Avec ce texte, on est perdu, c’est fait pour, ou plutôt c’est fatal : Les bleds imprononçables, les personnages divaguant dans le vide de leurs boissons. Le consul Geoffrey est bourré, Yvonne son amour est troublée parce qu'il est bourré, bref tout le monde picole. (c’est majoritairement des gens qui baragouinent ou philosophent dans des cantinas au Mexique) Le début, le premier chapitre j’entends, qui se passe après les évènements ou non-évènements du livre, est ardu, mais le reste l’est tout autant. Il demeure des images, elles sont floues mais elles sont là. L’impression que chaque fois que l’on tourne une page, on ne saurait prédire son contenu.
Rien n’est attendu, prévisible, commun ou terne.
Pourtant Charles Bukowski explique que sa lecture d'Au-dessous du volcan a été ennuyeuse, il nous dit : « I yawned myself to shit. »
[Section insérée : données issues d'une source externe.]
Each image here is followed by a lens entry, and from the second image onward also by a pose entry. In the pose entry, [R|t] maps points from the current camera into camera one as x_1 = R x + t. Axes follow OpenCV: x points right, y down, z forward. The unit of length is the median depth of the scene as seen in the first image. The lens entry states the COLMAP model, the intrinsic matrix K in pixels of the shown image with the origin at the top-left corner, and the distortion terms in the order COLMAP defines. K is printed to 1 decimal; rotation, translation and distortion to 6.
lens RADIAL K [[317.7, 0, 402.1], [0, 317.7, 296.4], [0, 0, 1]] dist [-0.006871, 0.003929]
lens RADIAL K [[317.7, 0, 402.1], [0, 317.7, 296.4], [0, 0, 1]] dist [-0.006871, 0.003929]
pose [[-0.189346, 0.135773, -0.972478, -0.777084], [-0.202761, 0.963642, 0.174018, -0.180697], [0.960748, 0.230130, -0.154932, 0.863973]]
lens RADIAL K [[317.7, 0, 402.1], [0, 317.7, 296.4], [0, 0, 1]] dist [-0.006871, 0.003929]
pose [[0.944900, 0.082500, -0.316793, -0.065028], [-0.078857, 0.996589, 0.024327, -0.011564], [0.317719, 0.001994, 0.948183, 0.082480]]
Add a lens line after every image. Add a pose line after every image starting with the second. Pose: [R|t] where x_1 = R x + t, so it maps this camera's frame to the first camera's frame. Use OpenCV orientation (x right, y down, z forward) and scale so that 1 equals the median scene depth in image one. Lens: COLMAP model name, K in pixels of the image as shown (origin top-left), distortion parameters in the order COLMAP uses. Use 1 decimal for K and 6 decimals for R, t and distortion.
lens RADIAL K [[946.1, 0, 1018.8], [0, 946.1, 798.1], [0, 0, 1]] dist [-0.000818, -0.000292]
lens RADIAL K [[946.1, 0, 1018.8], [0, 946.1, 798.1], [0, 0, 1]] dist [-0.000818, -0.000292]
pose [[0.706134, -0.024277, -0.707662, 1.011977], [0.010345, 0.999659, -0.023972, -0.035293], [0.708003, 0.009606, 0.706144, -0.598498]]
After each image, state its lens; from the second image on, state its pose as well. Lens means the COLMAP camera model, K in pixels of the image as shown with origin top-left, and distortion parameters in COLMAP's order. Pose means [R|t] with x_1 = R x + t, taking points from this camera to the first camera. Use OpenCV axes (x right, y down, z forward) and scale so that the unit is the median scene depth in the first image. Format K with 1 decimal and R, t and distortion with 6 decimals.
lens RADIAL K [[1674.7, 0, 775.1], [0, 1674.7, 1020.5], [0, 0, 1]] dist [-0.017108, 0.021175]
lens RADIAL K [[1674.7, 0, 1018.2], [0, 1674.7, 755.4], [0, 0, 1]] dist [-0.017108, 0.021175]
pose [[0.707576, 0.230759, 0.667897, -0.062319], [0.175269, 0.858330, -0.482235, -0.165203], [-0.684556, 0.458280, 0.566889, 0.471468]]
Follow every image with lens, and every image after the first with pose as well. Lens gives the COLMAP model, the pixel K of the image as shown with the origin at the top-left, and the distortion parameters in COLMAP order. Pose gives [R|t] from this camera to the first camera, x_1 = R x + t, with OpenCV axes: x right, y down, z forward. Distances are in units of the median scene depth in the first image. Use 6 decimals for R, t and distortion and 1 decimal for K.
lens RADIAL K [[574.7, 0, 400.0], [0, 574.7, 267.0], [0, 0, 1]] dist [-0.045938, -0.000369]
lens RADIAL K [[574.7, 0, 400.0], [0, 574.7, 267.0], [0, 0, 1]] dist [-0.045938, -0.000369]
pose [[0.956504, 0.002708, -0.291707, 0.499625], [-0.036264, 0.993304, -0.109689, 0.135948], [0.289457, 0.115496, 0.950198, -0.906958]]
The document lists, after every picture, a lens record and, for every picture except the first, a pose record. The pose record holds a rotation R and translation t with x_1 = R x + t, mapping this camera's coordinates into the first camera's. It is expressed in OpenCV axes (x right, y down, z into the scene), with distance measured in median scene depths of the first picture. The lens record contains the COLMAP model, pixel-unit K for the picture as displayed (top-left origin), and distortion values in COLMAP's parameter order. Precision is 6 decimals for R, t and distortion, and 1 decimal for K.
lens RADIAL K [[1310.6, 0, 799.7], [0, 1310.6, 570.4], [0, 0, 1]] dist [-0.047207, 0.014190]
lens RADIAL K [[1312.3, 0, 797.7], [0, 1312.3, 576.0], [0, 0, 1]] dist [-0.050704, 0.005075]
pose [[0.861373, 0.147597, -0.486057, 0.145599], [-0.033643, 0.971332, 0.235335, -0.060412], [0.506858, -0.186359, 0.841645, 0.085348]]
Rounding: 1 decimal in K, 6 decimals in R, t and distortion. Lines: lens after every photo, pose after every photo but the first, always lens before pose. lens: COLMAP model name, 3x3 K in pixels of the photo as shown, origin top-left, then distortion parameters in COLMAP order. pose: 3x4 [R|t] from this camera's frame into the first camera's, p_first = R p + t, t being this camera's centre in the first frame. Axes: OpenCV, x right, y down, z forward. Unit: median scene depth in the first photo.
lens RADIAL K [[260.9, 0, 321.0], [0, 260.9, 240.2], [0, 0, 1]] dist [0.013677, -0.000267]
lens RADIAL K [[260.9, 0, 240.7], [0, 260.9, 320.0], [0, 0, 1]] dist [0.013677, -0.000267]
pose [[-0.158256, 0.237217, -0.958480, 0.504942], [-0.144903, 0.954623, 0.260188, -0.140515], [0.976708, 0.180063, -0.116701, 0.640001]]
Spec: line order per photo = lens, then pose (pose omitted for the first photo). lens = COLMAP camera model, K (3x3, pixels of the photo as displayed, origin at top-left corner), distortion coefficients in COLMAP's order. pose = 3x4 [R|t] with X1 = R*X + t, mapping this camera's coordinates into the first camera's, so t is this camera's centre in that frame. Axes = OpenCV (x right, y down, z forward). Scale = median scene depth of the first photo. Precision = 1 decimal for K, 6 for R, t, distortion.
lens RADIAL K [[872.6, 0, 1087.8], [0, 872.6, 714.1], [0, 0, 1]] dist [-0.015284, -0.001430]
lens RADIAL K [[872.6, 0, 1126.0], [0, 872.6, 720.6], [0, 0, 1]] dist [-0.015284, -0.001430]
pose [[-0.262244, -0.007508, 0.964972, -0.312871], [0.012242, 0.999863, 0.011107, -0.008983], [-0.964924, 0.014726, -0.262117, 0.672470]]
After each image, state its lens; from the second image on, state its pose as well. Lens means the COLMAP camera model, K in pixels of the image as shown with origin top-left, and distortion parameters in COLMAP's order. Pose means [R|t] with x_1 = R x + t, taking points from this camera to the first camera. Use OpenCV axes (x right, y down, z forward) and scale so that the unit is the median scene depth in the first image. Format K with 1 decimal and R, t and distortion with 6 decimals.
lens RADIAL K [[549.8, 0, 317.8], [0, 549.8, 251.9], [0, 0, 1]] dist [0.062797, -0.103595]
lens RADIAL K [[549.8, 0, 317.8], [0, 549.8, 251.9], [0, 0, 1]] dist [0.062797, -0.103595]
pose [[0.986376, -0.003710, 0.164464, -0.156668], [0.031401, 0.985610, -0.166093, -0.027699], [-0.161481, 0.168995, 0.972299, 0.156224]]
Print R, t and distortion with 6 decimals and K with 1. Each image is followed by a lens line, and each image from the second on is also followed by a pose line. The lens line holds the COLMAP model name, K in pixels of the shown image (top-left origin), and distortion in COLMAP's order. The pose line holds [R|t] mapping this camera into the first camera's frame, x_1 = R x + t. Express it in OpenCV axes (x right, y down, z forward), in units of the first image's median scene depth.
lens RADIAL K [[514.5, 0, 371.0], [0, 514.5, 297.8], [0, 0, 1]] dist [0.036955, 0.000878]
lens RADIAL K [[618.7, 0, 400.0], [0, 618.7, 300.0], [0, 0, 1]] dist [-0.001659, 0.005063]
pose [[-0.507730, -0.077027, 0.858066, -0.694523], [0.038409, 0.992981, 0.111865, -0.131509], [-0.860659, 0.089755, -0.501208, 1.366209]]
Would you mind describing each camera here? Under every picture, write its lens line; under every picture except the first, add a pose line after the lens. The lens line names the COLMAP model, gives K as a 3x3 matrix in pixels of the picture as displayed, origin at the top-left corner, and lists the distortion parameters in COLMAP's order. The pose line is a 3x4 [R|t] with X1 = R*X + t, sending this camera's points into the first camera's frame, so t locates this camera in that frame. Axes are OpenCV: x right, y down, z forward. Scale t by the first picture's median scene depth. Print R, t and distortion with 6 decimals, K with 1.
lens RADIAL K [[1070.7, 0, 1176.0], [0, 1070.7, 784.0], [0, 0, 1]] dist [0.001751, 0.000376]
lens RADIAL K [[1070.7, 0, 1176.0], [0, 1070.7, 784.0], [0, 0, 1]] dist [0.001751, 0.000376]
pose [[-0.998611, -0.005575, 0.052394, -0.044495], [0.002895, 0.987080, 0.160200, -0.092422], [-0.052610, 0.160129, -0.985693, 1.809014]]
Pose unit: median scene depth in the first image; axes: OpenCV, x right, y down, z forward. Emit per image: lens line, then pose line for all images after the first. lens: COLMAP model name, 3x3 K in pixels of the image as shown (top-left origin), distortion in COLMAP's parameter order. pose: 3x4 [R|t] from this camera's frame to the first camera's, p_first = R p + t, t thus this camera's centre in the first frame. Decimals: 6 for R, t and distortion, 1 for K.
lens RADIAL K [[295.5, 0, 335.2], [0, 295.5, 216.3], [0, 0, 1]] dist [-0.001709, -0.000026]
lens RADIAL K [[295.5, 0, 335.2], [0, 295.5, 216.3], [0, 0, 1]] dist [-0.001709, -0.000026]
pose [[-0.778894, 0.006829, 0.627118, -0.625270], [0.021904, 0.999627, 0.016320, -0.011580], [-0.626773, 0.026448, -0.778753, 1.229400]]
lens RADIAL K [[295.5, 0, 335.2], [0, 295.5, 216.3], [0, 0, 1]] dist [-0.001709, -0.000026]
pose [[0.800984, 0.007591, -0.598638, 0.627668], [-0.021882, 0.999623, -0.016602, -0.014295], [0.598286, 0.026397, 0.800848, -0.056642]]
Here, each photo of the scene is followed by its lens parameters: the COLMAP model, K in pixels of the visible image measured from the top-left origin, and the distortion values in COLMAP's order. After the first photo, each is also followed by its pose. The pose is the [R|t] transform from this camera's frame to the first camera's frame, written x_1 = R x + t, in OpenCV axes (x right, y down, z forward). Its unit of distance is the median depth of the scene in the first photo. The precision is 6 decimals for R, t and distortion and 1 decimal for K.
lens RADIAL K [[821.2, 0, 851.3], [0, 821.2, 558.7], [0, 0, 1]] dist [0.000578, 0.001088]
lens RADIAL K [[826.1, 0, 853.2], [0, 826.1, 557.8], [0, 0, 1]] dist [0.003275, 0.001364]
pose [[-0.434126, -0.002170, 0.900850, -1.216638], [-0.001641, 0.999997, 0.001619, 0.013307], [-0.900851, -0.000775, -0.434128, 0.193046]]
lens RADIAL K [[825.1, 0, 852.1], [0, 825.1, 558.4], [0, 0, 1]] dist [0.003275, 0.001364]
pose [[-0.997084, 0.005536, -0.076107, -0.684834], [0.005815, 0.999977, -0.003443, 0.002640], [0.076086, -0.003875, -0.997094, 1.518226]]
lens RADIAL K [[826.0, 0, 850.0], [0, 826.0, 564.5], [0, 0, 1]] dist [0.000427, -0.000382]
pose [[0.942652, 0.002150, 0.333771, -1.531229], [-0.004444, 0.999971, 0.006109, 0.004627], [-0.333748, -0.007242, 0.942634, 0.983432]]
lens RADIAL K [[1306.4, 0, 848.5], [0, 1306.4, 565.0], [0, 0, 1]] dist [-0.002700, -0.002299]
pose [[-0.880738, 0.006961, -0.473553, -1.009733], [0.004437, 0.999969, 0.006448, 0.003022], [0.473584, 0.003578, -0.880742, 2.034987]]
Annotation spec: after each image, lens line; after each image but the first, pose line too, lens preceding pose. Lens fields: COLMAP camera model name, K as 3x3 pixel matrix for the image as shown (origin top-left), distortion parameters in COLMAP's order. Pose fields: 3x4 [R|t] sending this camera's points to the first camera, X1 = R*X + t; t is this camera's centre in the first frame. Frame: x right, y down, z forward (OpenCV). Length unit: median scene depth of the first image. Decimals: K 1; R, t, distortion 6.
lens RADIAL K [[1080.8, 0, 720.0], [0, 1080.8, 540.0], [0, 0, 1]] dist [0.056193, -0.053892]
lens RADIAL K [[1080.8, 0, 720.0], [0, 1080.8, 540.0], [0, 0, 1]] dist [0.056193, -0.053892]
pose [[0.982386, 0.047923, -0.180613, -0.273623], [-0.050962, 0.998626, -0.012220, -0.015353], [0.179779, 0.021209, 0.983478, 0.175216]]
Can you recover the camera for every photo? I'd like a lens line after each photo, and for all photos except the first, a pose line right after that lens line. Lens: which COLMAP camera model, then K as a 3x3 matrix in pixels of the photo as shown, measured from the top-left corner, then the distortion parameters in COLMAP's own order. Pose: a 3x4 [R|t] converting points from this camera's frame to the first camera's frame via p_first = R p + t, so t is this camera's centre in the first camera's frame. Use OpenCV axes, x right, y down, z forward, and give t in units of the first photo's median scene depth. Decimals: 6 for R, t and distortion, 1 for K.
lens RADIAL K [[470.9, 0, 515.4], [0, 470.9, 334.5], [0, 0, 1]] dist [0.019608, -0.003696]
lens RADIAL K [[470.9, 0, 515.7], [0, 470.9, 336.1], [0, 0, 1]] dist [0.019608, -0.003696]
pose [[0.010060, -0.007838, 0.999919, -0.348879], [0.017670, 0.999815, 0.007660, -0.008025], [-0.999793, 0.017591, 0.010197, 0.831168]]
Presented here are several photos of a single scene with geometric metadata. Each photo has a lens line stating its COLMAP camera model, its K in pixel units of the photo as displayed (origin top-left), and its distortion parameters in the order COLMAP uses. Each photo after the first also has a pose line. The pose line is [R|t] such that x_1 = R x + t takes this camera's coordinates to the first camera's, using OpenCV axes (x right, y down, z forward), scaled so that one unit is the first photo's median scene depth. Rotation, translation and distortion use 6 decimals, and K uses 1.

Il reproche à Lowry, lui le sensationnaliste nerveux et alcoolique devant l’éternel, de ne pas avoir une écriture vivante, pleine de jus, pleine de frisson, donc : « I yawned myself to shit » (trad : je me suis fait chier comme un rat mort). Bukowski a une dent contre Faulkner aussi. Autre commentaire, celui-ci plus récent, qu’on a entendu de la bouche de l’écrivain Aurélien Bellanger, qui lui l’a lu carrément au Mexique en buvant du mescal pour vivre cette expérience dans les vapeurs. Je crois qu’il est inutile d’être dans un état second pour apprécier la prose de Lowry, le texte s’en charge de lui-même pour vous donner cette impression de flottement, d’ivresse, de dérèglement des sens. Il veut faire beaucoup, et pendant des centaines de pages, dire « cinq choses différentes en une phrase » dit-il dans la préface. Cependant, j’avais lu 250 pages et avais laissé tomber pendant plusieurs mois. Je m’y suis remis avec courage et témérité, car cette prose est presque une ascension alpine. En fait, c’est paradoxal, mais je crois qu’une fois qu’on a dépassé ce premier chapitre plein de brouillard cérébral, on est porté par la langueur du roman qui nous transporte, un peu lénifiante, avec des pauses, mais l’auteur en avait conscience.